NCT 127, SM's neo-pop subunit conquering U.S. arenas
If you do not know NCT 127, you almost certainly know NCT or one of the other subunits. "NCT" stands for "Neo Culture Technology," the umbrella concept SM Entertainment built so the group could expand without limit, and "127" is the longitude coordinate of Seoul. The Seoul-based subunit debuted in 2016 and has settled around ten members: Taeil, Johnny, Taeyong, Doyoung, Yuta, Jaehyun, WinWin, Jungwoo, Mark and Haechan. Their first full-length album, Regular-Irregular, dropped in 2018 with an English version of the title track and a U.S. TV debut on Jimmy Kimmel Live. They went on to perform alongside Mickey Mouse on Mickey's 90th Spectacular, kick off their Neo City world tour, feature on Jason Derulo's "Let's Shut Up & Dance" with LAY, and appear on Good Morning America and The Late Late Show with James Corden.

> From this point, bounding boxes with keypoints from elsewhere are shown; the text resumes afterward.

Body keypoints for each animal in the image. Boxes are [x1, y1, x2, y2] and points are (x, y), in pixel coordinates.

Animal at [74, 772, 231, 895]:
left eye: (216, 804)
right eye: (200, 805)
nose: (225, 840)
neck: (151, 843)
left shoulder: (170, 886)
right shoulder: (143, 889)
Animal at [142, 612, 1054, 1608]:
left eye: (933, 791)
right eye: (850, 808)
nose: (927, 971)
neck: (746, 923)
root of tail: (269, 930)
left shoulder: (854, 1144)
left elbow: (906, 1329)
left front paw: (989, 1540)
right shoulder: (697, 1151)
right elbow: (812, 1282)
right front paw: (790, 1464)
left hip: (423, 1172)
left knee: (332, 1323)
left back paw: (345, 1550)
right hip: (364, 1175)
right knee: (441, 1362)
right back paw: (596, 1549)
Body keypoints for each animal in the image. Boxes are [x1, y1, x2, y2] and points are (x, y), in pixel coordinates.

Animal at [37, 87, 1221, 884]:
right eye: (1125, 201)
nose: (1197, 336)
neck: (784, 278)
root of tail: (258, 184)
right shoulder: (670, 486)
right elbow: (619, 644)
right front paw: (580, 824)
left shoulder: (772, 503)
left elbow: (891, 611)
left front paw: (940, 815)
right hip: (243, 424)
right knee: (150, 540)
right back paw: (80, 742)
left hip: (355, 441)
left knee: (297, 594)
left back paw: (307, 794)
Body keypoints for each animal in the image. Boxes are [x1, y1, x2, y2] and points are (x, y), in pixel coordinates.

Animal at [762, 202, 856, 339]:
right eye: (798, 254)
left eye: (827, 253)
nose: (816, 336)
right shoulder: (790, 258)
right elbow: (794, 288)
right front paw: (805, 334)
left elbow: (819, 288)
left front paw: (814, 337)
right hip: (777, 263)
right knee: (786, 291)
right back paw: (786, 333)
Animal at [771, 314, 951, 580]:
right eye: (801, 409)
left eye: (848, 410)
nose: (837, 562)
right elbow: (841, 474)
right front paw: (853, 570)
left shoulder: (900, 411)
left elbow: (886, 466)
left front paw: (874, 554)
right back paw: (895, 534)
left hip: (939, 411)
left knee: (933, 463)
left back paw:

What the next wave of K-pop crossover looks like
The artists above share a pattern: they treat language as an entry point rather than a barrier, and they refuse to choose between Asia and the West. That choice is exactly what made BTS and BLACKPINK possible, and it is what makes the next crossover wave so interesting. Whether you favor Eric Nam's pop polish, Jackson Wang's high-fashion swagger, or LAY's bilingual chart play, the takeaway is the same. K-pop is no longer just a Korean phenomenon. It is a global one, and these are some of the artists who built the road.